Introduction: In Sudan, malaria is still a major cause of death and the primary cause of death for children. A strategy for reducing and eradicating malaria may be developed with the help of knowledge regarding the prevalence of the disease among children. The goal of this study was to examine the prevalence of malaria in children at the AlFaw Teaching Hospital, as well as the risk factors and contributing factors. Methods: In this study, questionnaires were used to gather socioeconomic, demographic, and vector control data from the families of children aged 1 day to 17 years in order to detect Plasmodium falciparum and other spp. Age, gender, place of residence, usage of a vector control intervention, and mother’s educational degree are all associated with malaria positivity. Results: During June through July 2022, 400 children who visited AlFaw teaching hospital participated in a facility-based crosssectional survey. P. falciparum species made up 279 of the Plasmodium species (70%), and other species consisted of 121 (30%).

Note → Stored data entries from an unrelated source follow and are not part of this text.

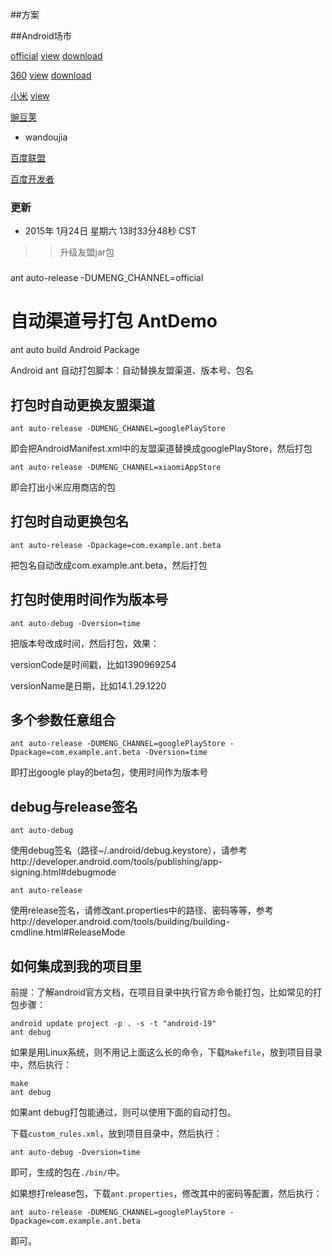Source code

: ##方案




##Android场市

[official](http://ce365.growcn.com)
[view](http://ce365.growcn.com)
[download](https://growcn.com/jdi/api/app/download?package_name=com.growcn.ce365)

[360](http://dev.360.cn/mod/mobileapp/?appid=202239031&appType=soft)
[view](http://zhushou.360.cn/detail/index/soft_id/2524383)
[download](http://openbox.mobilem.360.cn/index/d/sid/2524383)

[小米](http://dev.mi.com)
[view](http://app.xiaomi.com/detail/82962)

[豌豆荚](http://developer.wandoujia.com)

  * wandoujia

[百度联盟](http://union.baidu.com/client/#/)

[百度开发者](http://app.baidu.com/apps)
### 更新

* 2015年 1月24日 星期六 13时33分48秒 CST

>> 升级友盟jar包


###

ant auto-release -DUMENG_CHANNEL=official


自动渠道号打包 AntDemo
=======

ant auto build Android Package

Android ant 自动打包脚本：自动替换友盟渠道、版本号、包名


打包时自动更换友盟渠道
----------------------

    ant auto-release -DUMENG_CHANNEL=googlePlayStore

即会把AndroidManifest.xml中的友盟渠道替换成googlePlayStore，然后打包

    ant auto-release -DUMENG_CHANNEL=xiaomiAppStore

即会打出小米应用商店的包


打包时自动更换包名
------------------

    ant auto-release -Dpackage=com.example.ant.beta

把包名自动改成com.example.ant.beta，然后打包


打包时使用时间作为版本号
------------------

    ant auto-debug -Dversion=time

把版本号改成时间，然后打包，效果：

versionCode是时间戳，比如1390969254

versionName是日期，比如14.1.29.1220


多个参数任意组合
------------

    ant auto-release -DUMENG_CHANNEL=googlePlayStore -Dpackage=com.example.ant.beta -Dversion=time

即打出google play的beta包，使用时间作为版本号


debug与release签名
------------------

    ant auto-debug

使用debug签名（路径~/.android/debug.keystore），请参考http://developer.android.com/tools/publishing/app-signing.html#debugmode

    ant auto-release

使用release签名，请修改ant.properties中的路径、密码等等，参考http://developer.android.com/tools/building/building-cmdline.html#ReleaseMode


如何集成到我的项目里
--------------------

前提：了解android官方文档，在项目目录中执行官方命令能打包，比如常见的打包步骤：

    android update project -p . -s -t "android-19"
    ant debug

如果是用Linux系统，则不用记上面这么长的命令，下载`Makefile`，放到项目目录中，然后执行：

    make
    ant debug

如果ant debug打包能通过，则可以使用下面的自动打包。

下载`custom_rules.xml`，放到项目目录中，然后执行：

    ant auto-debug -Dversion=time

即可，生成的包在`./bin/`中。

如果想打release包，下载`ant.properties`，修改其中的密码等配置，然后执行：

    ant auto-release -DUMENG_CHANNEL=googlePlayStore -Dpackage=com.example.ant.beta

即可。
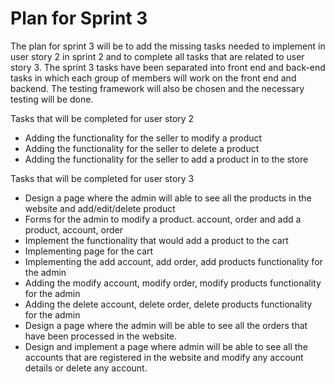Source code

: # Plan for Sprint 3
The plan for sprint 3 will be to add the missing tasks needed to implement in user story 2 in sprint 2 and to complete all tasks that are related to user story 3. The sprint 3 tasks have been separated into front end and back-end tasks in which each group of members will work on the front end and backend. The testing framework will also be chosen and the necessary testing will be done. 

Tasks that will be completed for user story 2 
- Adding the functionality for the seller to modify a product
- Adding the functionality for the seller to delete a product 
- Adding the functionality for the seller to add a product in to the store 

Tasks that will be completed for user story 3
- Design a page where the admin will able to see all the   products in the website and add/edit/delete product
- Forms for the admin to modify a product. account, order and add a product, account, order 
- Implement the functionality that would add a product to the cart 
- Implementing page for the cart
- Implementing the add account, add order, add products functionality for the admin 
- Adding the modify account, modify order, modify products functionality for the admin
- Adding the delete account, delete order, delete products functionality for the admin
- Design a page where the admin will be able to see all the orders that have been processed in the website.
- Design and implement a page where admin will be able to see all the accounts that are registered in the website and modify any account details or delete any account. 

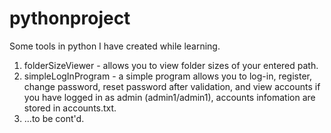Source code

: # pythonproject
Some tools in python I have created while learning.

1. folderSizeViewer - allows you to view folder sizes of your entered path.
2. simpleLogInProgram - a simple program allows you to log-in, register, change password, reset password after validation, and view accounts if you have logged in as admin (admin1/admin1), accounts infomation are stored in accounts.txt.
3. ...to be cont'd.
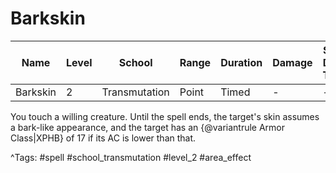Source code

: # Barkskin

| Name | Level | School | Range | Duration | Damage | Save DC & Type |
|------|-------|--------|-------|----------|--------|----------------|
| Barkskin | 2 | Transmutation | Point | Timed | - | - |

You touch a willing creature. Until the spell ends, the target's skin assumes a bark-like appearance, and the target has an {@variantrule Armor Class|XPHB} of 17 if its AC is lower than that.

^Tags: #spell #school_transmutation #level_2 #area_effect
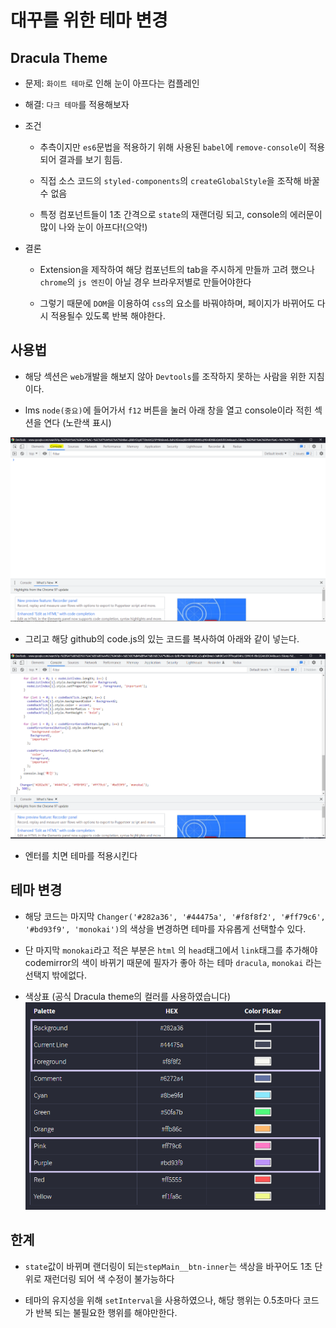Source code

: # 대꾸를 위한 테마 변경

## Dracula Theme

- 문제: `화이트 테마`로 인해 눈이 아프다는 컴플레인

- 해결: `다크 테마`를 적용해보자

- 조건

  - 추측이지만 `es6`문법을 적용하기 위해 사용된 `babel`에 `remove-console`이 적용되어 결과를 보기 힘듬.

  - 직접 소스 코드의 `styled-components`의 `createGlobalStyle`을 조작해 바꿀수 없음

  - 특정 컴포넌트들이 1초 간격으로 `state`의 재랜더링 되고, console의 에러문이 많이 나와 눈이 아프다!(으악!)

- 결론

  - Extension을 제작하여 해당 컴포넌트의 tab을 주시하게 만들까 고려 했으나 `chrome`의 `js 엔진`이 아닐 경우 브라우저별로 만들어야한다

  - 그렇기 때문에 `DOM`을 이용하여 `css`의 요소를 바꿔야하며, 페이지가 바뀌어도 다시 적용될수 있도록 반복 해야한다.

## 사용법

- 해당 섹션은 `web`개발을 해보지 않아 `Devtools`를 조작하지 못하는 사람을 위한 지침이다.

- lms `node(중요)`에 들어가서 `f12` 버튼을 눌러 아래 창을 열고 console이라 적힌 섹션을 연다 (노란색 표시)

![devtools](.\img\Devtools.PNG)

- 그리고 해당 github의 code.js의 있는 코드를 복사하여 아래와 같이 넣는다.

![devtools2](.\img\Devtools2.PNG)

- 엔터를 치면 테마를 적용시킨다

## 테마 변경

- 해당 코드는 마지막 `Changer('#282a36', '#44475a', '#f8f8f2', '#ff79c6', '#bd93f9', 'monokai')`의 색상을 변경하면 테마를 자유롭게 선택할수 있다.

- 단 마지막 `monokai`라고 적은 부분은 `html` 의 `head`태그에서 `link`태그를 추가해야 codemirror의 색이 바뀌기 때문에 필자가 좋아 하는 테마 `dracula`, `monokai` 라는 선택지 밖에없다.

- 색상표 (공식 Dracula theme의 컬러를 사용하였습니다)
  ![colorHex](.\img\ColorHex.png)

## 한계

- `state`값이 바뀌며 랜더링이 되는`stepMain__btn-inner`는 색상을 바꾸어도 1초 단위로 재런더링 되어 색 수정이 불가능하다

- 테마의 유지성을 위해 `setInterval`을 사용하였으나, 해당 행위는 0.5초마다 코드가 반복 되는 불필요한 행위를 해야만한다.
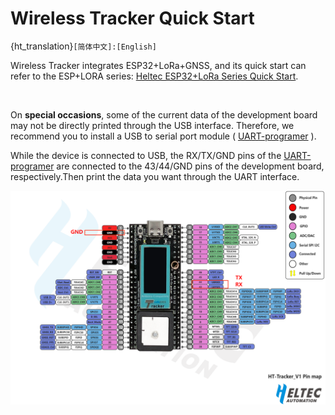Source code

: # Wireless Tracker Quick Start
{ht_translation}`[简体中文]:[English]`

Wireless Tracker integrates ESP32+LoRa+GNSS, and its quick start can refer to the ESP+LORA series: [Heltec ESP32+LoRa Series Quick Start](https://docs.heltec.org/en/node/esp32/quick_start.html).

&nbsp;

On **special occasions**, some of the current data of the development board may not be directly printed through the USB interface. Therefore, we recommend you to install a USB to serial port module ( [UART-programer](https://heltec.org/product/uart_programmer/) ).

While the device is connected to USB, the RX/TX/GND pins of the [UART-programer](https://heltec.org/product/uart_programmer/) are connected to the 43/44/GND pins of the development board, respectively.Then print the data you want through the UART interface.

![](img/01.png)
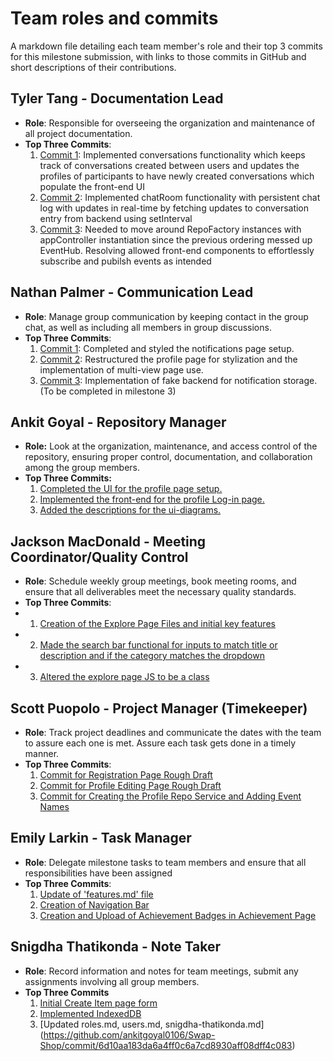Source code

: # Team roles and commits

A markdown file detailing each team member's role and their top 3 commits for this milestone submission, with links to those commits in GitHub and short descriptions of their contributions.

## Tyler Tang - Documentation Lead

- **Role**: Responsible for overseeing the organization and maintenance of all project documentation.
- **Top Three Commits**:
  1. [Commit 1](https://github.com/ankitgoyal0106/Swap-Shop/commit/66f5c4993095aa52951d4968b31cdce6536f9c82): Implemented conversations functionality which keeps track of conversations created between users and updates the profiles of participants to have newly created conversations which populate the front-end UI
  2. [Commit 2](https://github.com/ankitgoyal0106/Swap-Shop/commit/816faa961371622184b6c9272cc4fc83a1f7289d): Implemented chatRoom functionality with persistent chat log with updates in real-time by fetching updates to conversation entry from backend using setInterval
  3. [Commit 3](https://github.com/ankitgoyal0106/Swap-Shop/commit/6fe118452a0758810676adb87111ef2df281a2ec): Needed to move around RepoFactory instances with appController instantiation since the previous ordering messed up EventHub. Resolving allowed front-end components to effortlessly subscribe and pubilsh events as intended

## Nathan Palmer - Communication Lead

- **Role**: Manage group communication by keeping contact in the group chat, as well as including all members in group discussions.
- **Top Three Commits**:
   1. [Commit 1](https://github.com/ankitgoyal0106/Swap-Shop/commit/5047e6895db59ea05080a97d7253d4fee929a7de): Completed and styled the notifications page setup.
   2. [Commit 2](https://github.com/ankitgoyal0106/Swap-Shop/commit/402525c6ec42b76227874e8c2cee6d846985dc90): Restructured the profile page for stylization and the implementation of multi-view page use.
   3. [Commit 3](https://github.com/ankitgoyal0106/Swap-Shop/commit/07cfd63d5261ef09abd0d50bc2b4201844f37af6): Implementation of fake backend for notification storage. (To be completed in milestone 3)

## Ankit Goyal - Repository Manager

- **Role:** Look at the organization, maintenance, and access control of the repository, ensuring proper control, documentation, and collaboration among the group members.
- **Top Three Commits:**
   1. [Completed the UI for the profile page setup.](https://github.com/ankitgoyal0106/Swap-Shop/commit/75e1eeddc09c7f1d375bd9f19fa1473a3fc81143)
   2. [Implemented the front-end for the profile Log-in page.](https://github.com/ankitgoyal0106/Swap-Shop/commit/edb19579980705a2c8455d3a36ce75eb88115ca9)
   3. [Added the descriptions for the ui-diagrams.](https://github.com/ankitgoyal0106/Swap-Shop/commit/4799dcfb649ad157a01541ad4e344f6f31e565da)

## Jackson MacDonald - Meeting Coordinator/Quality Control

- **Role**: Schedule weekly group meetings, book meeting rooms, and ensure that all deliverables meet the necessary quality standards.
- **Top Three Commits**:
-  1. [Creation of the Explore Page Files and initial key features](https://github.com/ankitgoyal0106/Swap-Shop/commit/ac4a778e5356dc5a5a0c7931ce05fe8cf1e9abeb)
- 2. [Made the search bar functional for inputs to match title or description and if the category matches the dropdown](https://github.com/ankitgoyal0106/Swap-Shop/commit/831678c7fea11d8e5417c593afe8c24dd312dac3)
-  3. [Altered the explore page JS to be a class](https://github.com/ankitgoyal0106/Swap-Shop/commit/9de56d87ccc63029eadd3c30873cd02688ad0d6e)

## Scott Puopolo - Project Manager (Timekeeper)

- **Role**: Track project deadlines and communicate the dates with the team to assure each one is met. Assure each task gets done in a timely manner.
- **Top Three Commits**:
   1. [Commit for Registration Page Rough Draft](https://github.com/ankitgoyal0106/Swap-Shop/commit/255fcf065edd444d8c6369590060b2085614734a)
   2. [Commit for Profile Editing Page Rough Draft](https://github.com/ankitgoyal0106/Swap-Shop/commit/6343a034adf47e12846e351bf88cb80639211715)
   3. [Commit for Creating the Profile Repo Service and Adding Event Names](https://github.com/ankitgoyal0106/Swap-Shop/commit/3e332b5878854175dacdef12056e8e25a6a4153d)

## Emily Larkin - Task Manager

- **Role**: Delegate milestone tasks to team members and ensure that all responsibilities have been assigned
- **Top Three Commits**:
   1. [Update of 'features.md' file](https://github.com/ankitgoyal0106/Swap-Shop/commit/cc1eceb673a83605d47cdcd59df802d9d9e6b680)
   2. [Creation of Navigation Bar](https://github.com/ankitgoyal0106/Swap-Shop/commit/c7da78a331eb359c3424158e2f9ec3bf406f7a88)
   3. [Creation and Upload of Achievement Badges in Achievement Page](https://github.com/ankitgoyal0106/Swap-Shop/commit/9a7f49bdfec0c1dc996b61ddb600d5ef2fb0db2c)

## Snigdha Thatikonda - Note Taker

- **Role**: Record information and notes for team meetings, submit any assignments involving all group members.
- **Top Three Commits**
   1. [Initial Create Item page form](https://github.com/ankitgoyal0106/Swap-Shop/commit/cceb18b7911913380da1735f37fd313239c9439a)
   2. [Implemented IndexedDB](https://github.com/ankitgoyal0106/Swap-Shop/commit/d8ef419d461eea5926e1a471c73b6aad5d6ad11d)
   3. [Updated roles.md, users.md, snigdha-thatikonda.md] (https://github.com/ankitgoyal0106/Swap-Shop/commit/6d10aa183da6a4ff0c6a7cd8930aff08dff4c083)
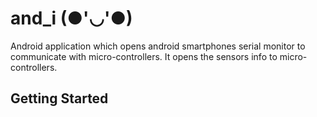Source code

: # and_i (●'◡'●)

Android application which opens android smartphones serial monitor to communicate with micro-controllers.
It opens the sensors info to micro-controllers.

## Getting Started

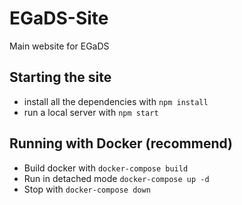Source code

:# EGaDS-Site
Main website for EGaDS

## Starting the site
- install all the dependencies with `npm install`
- run a local server with `npm start`

## Running with Docker (recommend)
- Build docker with `docker-compose build`
- Run in detached mode `docker-compose up -d` 
- Stop with `docker-compose down`

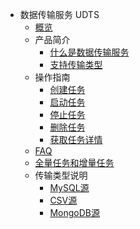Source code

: * 数据传输服务 UDTS
    * [概览](middleware/udts/overview)
    * 产品简介
        * [什么是数据传输服务](middleware/udts/introduction/concept)
        * [支持传输类型](middleware/udts/introduction/supporttype)
    * 操作指南
        * [创建任务](middleware/udts/guide/createtask)
        * [启动任务](middleware/udts/guide/starttask)
        * [停止任务](middleware/udts/guide/stoptask)
        * [删除任务](middleware/udts/guide/deletetask)
        * [获取任务详情](middleware/udts/guide/getconfig)
    * [FAQ](middleware/udts/faq)
    * [全量任务和增量任务](middleware/udts/tasktype)
    * 传输类型说明
        * [MySQL源](middleware/udts/type/mysqlsource)
        * [CSV源](middleware/udts/type/csvsource)
        * [MongoDB源](middleware/udts/type/mongonode)
    
    









    
   
   
    
        

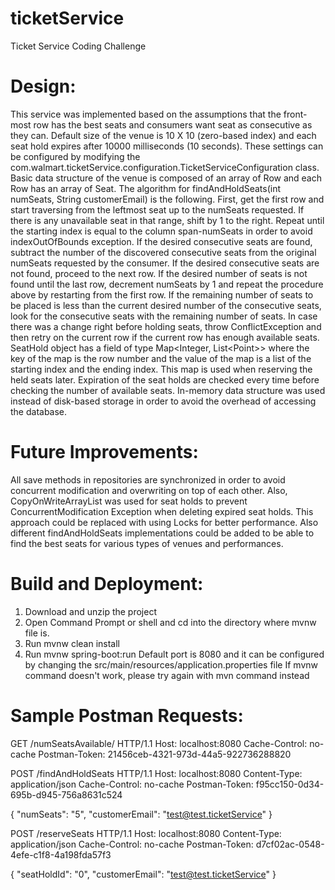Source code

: # ticketService

Ticket Service Coding Challenge
# Design:
This service was implemented based on the assumptions that the front-most row has the best seats and consumers want seat as consecutive as they can. Default size of the venue is 10 X 10 (zero-based index) and each seat hold expires after 10000 milliseconds (10 seconds). These settings can be configured by modifying the com.walmart.ticketService.configuration.TicketServiceConfiguration class. 
Basic data structure of the venue is composed of an array of Row and each Row has an array of Seat. The algorithm for findAndHoldSeats(int numSeats, String customerEmail) is the following. First, get the first row and start traversing from the leftmost seat up to the numSeats requested. If there is any unavailable seat in that range, shift by 1 to the right. Repeat until the starting index is equal to the column span-numSeats in order to avoid indexOutOfBounds exception. If the desired consecutive seats are found, subtract the number of the discovered consecutive seats from the original numSeats requested by the consumer. If the desired consecutive seats are not found, proceed to the next row. If the desired number of seats is not found until the last row, decrement numSeats by 1 and repeat the procedure above by restarting from the first row. If the remaining number of seats to be placed is less than the current desired number of the consecutive seats, look for the consecutive seats with the remaining number of seats. In case there was a change right before holding seats, throw ConflictException and then retry on the current row if the current row has enough available seats. SeatHold object has a field of type Map<Integer, List\<Point\>> where the key of the map is the row number and the value of the map is a list of the starting index and the ending index. This map is used when reserving the held seats later. Expiration of the seat holds are checked every time before checking the number of available seats. In-memory data structure was used instead of disk-based storage in order to avoid the overhead of accessing the database.

# Future Improvements:
All save methods in repositories are synchronized in order to avoid concurrent modification and overwriting on top of each other. Also, CopyOnWriteArrayList was used for seat holds to prevent ConcurrentModification Exception when deleting expired seat holds. This approach could be replaced with using Locks for better performance.
Also different findAndHoldSeats implementations could be added to be able to find the best seats for various types of venues and performances.

# Build and Deployment:
1.	Download and unzip the project
2.	Open Command Prompt or shell and cd into the directory where mvnw file is.
3.	Run mvnw clean install
4.	Run mvnw spring-boot:run
Default port is 8080 and it can be configured by changing the src/main/resources/application.properties file
If mvnw command doesn't work, please try again with mvn command instead

# Sample Postman Requests:
GET /numSeatsAvailable/ HTTP/1.1
Host: localhost:8080
Cache-Control: no-cache
Postman-Token: 21456ceb-4321-973d-44a5-922736288820

POST /findAndHoldSeats HTTP/1.1
Host: localhost:8080
Content-Type: application/json
Cache-Control: no-cache
Postman-Token: f95cc150-0d34-695b-d945-756a8631c524

{
	"numSeats": "5",
	"customerEmail": "test@test.ticketService"
}

POST /reserveSeats HTTP/1.1
Host: localhost:8080
Content-Type: application/json
Cache-Control: no-cache
Postman-Token: d7cf02ac-0548-4efe-c1f8-4a198fda57f3

{
	"seatHoldId": "0",
	"customerEmail": "test@test.ticketService"
}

Children who regularly spend the night outside and those who live in homes with stagnant water in the complex had higher probabilities of contracting malaria than those who regularly sleep under long-lasting insecticide-treated nets. Malaria diagnoses were more common in children of mothers with no formal education than in children of mothers with secondary education. Conclusion: Children who were patients at AlFaw teaching hospital had a significant malaria prevalence. In this study, a higher proportion of moderate parasitemia was also detected, and those with the highest prevalence of malaria were in the age group of 0–17 years. The main correlations with malaria were irregular usage of bed nets, night-out times, and parents not receiving malaria health education. To reduce the impact of malaria, the local government and other concerned organizations should put more emphasis on routine insecticide-treated net (ITN) use, infections linked to nighttime exposure to the outdoors, environmental management, and modification of attitudes toward malaria prevention and control through health education. Other actions that can be taken to decrease this impact include improving health management and planning, redistributing resources (including consultants) at the central and regional levels, and implementing appropriate training programs on the management of severe malaria at all levels.